The play can seem little depressing in its subject matter at times as it lingers on thoughts of death and the pointlessness of life, but it is cut through with some sharp wit that often diffuses dark philosophising with a big laugh. Diego Pitarch's set cleverly gets around the problem of having two rooms on such a tiny stage by making the whole stage into the living room and putting the bedroom with cutaway walls right in the middle of it, which works really well. Sound designer Paul Gregory links the scenes with just a simple loud, pounding bass thump, which is very effective but causes some buzzing vibrations somewhere in the room.

Oliver Cotton gives a wonderfully-relaxed and natural performance as Gabriel, with a strong supporting performance from Caitlin Mottram as Alma. Ian Barritt plays Conrad as bitter and rather cold towards Gabriel, because of Gabriel's jibes about infidelity and perhaps because he is angry with him for dying and leaving him. Patrick Knowles is wonderfully pathetic as Ryan, whom he plays as a completely useless young boy whose feeble schemes for bettering himself are just appeals for a father figure, or just for some affection. Marty Cruickshank as Kassie is suitably dizzy if a little vague.
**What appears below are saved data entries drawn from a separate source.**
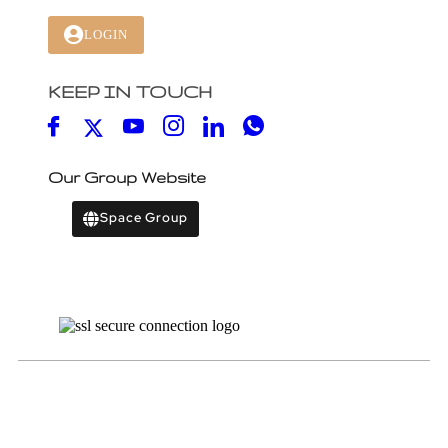
LOGIN
KEEP IN TOUCH
Our Group Website
Space Group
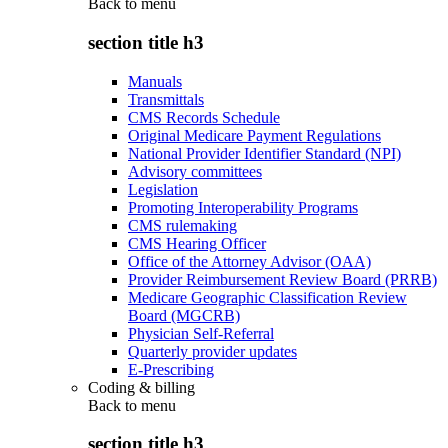
Back to
menu
section title h3
Manuals
Transmittals
CMS Records Schedule
Original Medicare Payment Regulations
National Provider Identifier Standard (NPI)
Advisory committees
Legislation
Promoting Interoperability Programs
CMS rulemaking
CMS Hearing Officer
Office of the Attorney Advisor (OAA)
Provider Reimbursement Review Board (PRRB)
Medicare Geographic Classification Review
Board (MGCRB)
Physician Self-Referral
Quarterly provider updates
E-Prescribing
Coding & billing
Back to
menu
section title h3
This certainly isn't a happy or uplifting piece of theatre, nor is the plot action-packed, but McGuinness has skilfully crafted his script to inject plenty of really funny humour and some profound philosophising into the natural flow of the story to keep an audience interested in the characters. The Library has created another very strong production of a relatively recent play from a leading playwright that is well-worth seeing.